When he came to the open door of the bedroom, he hung back to watch Hannah changing a bandage on William Swahn's right cheek, exposing a patch of skin that was red and raw. This fresh injury paled the older damage to the other side of his face. Oren backed away from the door and lingered in the hall to listen to a conversation of two old friends, who called each other Miss Rice and Mr. Swahn.
"Well, that paramedic did a real nice job cleaning the wound."
"Will I look more symmetrical now?"
She laughed. "When the swelling goes down and the bruising fades, you won't have another scar."
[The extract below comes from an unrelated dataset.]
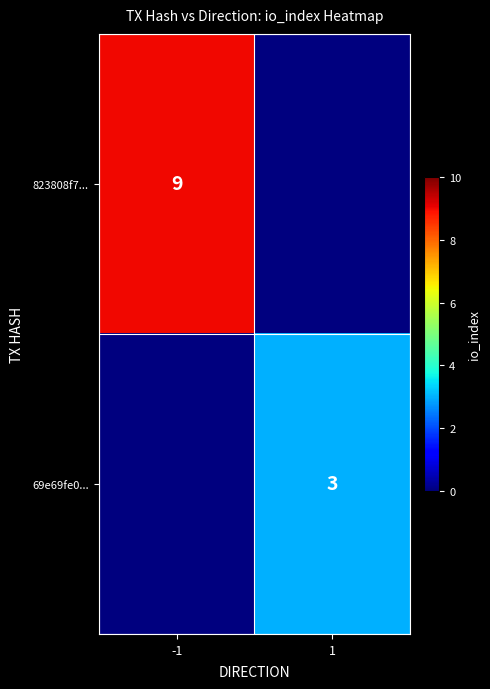

The 823808f7... series shows 9 at -1. True or false?

True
There was a third person in the room. Oren saw the CBI agent reflected in the mirror over Swahn's bureau.
"This'll cheer you up," said Sally Polk. "I got film of a reporter chucking the first rock, and I got his prints on a beer bottle, too. I figure he was just priming the pump-didn't want to wait around all night for his big mob scene. But the whole thing started with a nasty piece of editing on the evening news. I'm gonna bring down a TV network just for you, Mr. Swahn. Won't that be fun?"
"What about the mob? Did you get them all on film?"
"No, maybe half. But the two Oren Hobbs laid out are awake and talking. They gave up three of their friends, but they didn't even know the rest of those guys. A barmaid gave us a few more names. And then we got a slew of fingerprints off the beer bottles they tossed through your windows. Idiots. I can promise you I'll get 'em all." The CBI agent said her goodbyes and stepped into the hallway, where she met Oren with a friendly smile.